Susah payah aku meminta bayi kecil itu untuk hidup layak bersamaku sepeninggal ibunya. Si pelaut itu tetap mendekap anaknya, tak mau memberinya kepadaku. Aku tak bisa memaksa, takut si bayi terluka.
“Bagaimana kau melaut sedangkan kau merawat bayi sendirian?” tanyaku menohok pada si pelaut.
“Bagaimana kau memberinya makan? Menjamin kesehatannya?” lanjutku.
“Saya akan menitipkannya pada tetangga dan mengambilnya kembali sepulang berlayar dan menjual hasil tangkapan,” jawabnya memastikan.
“Tolong, jangan pisahkan saya dan anak saya. Saya pasti merawat dan menjaganya. Cinta saya besar terhadapnya sebesar cinta saya pada anak Bapak,” lanjutnya bersimpuh di hadapanku.
“Anakku tiada karena hidup tak layak denganmu. Aku tidak mau kehilangan cucuku karena ketidaksanggupanmu,” bentakku, tak terima mengingat putriku yang telah tiada.
Aku kalah. Benar-benar tak bisa memaksa membawa si bayi pulang.

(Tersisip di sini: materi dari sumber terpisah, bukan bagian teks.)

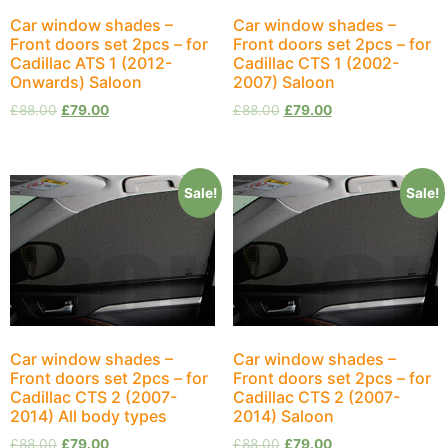
Car window shades –
Car window shades –
Front doors set 2pcs – for
Front doors set 2pcs – for
Cadillac ATS 1 (2012-
Cadillac CTS 1 (2002-
Onwards) Saloon
2007) Saloon
£
88.00
£
79.00
£
88.00
£
79.00
Sale!
Sale!
Car window shades –
Car window shades –
Front doors set 2pcs – for
Front doors set 2pcs – for
Cadillac CTS 2 (2007-
Cadillac CTS 2 (2007-
2014) All body types
2014) Saloon
£
88.00
£
79.00
£
88.00
£
79.00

Tapi aku tetap meminta janjinya merawat dan membesarkan cucuku dengan baik dan persetujuannya mengirim Mbok Srini setiap hari ke gubuknya. Menjaga dan merawat cucuku, memastikan tak ada yang kurang ketika dia pergi melaut. Selama lima tahun kupastikan dia aman dan tumbuh menjadi gadis ceria yang pintar di bawah asuhan Mbok Srini dan ayahnya sendiri. Sampai akhirnya aku tak tahan. Kurenggut nyawa si pelaut itu dengan tangan seorang suruhan yang menusuk jantungnya, senja hari ketika kakinya baru saja menapak daratan.
Kuhampiri nona kecil yang menangis tak henti di tengah para pelayat.
“Sekarang, cantik ikut kakek, ya. Tinggal bersama kakek,” ajakku sambil membungkuk menyamai tingginya.
“Aku sama Mbok Srini saja,” jawabnya di sela sesenggukan tangisnya.
“Mbok Srini akan selalu bersama Nona Muda. Mbok Srini juga akan tinggal bersama Non di rumah tuan ini,” bujuk Mbok Srini meyakinkan.
Begitulah aku mendekap cucuku seutuhnya. Mihu Diandra. Walaupun tanpa nama belakang keluargaku yang tak bisa kuberikan padanya. Kubesarkan dia tanpa mengungkapkan jati dirinya. Biarlah yang dia tahu, aku adalah pahlawan hidupnya. Kujadikan dia Nona Muda di rumah ini menggantikan putriku tersayang, pewaris tunggalku. Aku takut jika nama itu kuberikan dan kukatakan yang sebenarnya padanya, itu akan membuka pertanyaannya tentang mengapa aku tak pernah ikut dengannya ke makam ayahnya, menantuku. Dan itu akan menjadi benang merah yang dapat mengungkap kebenaran. Pasti dia akan meninggalkanku, dan aku akan kehilangannya lagi. Aku tak akan sanggup. Hingga kini dia masih menganggap ayahnya pergi karena badai laut merenggutnya.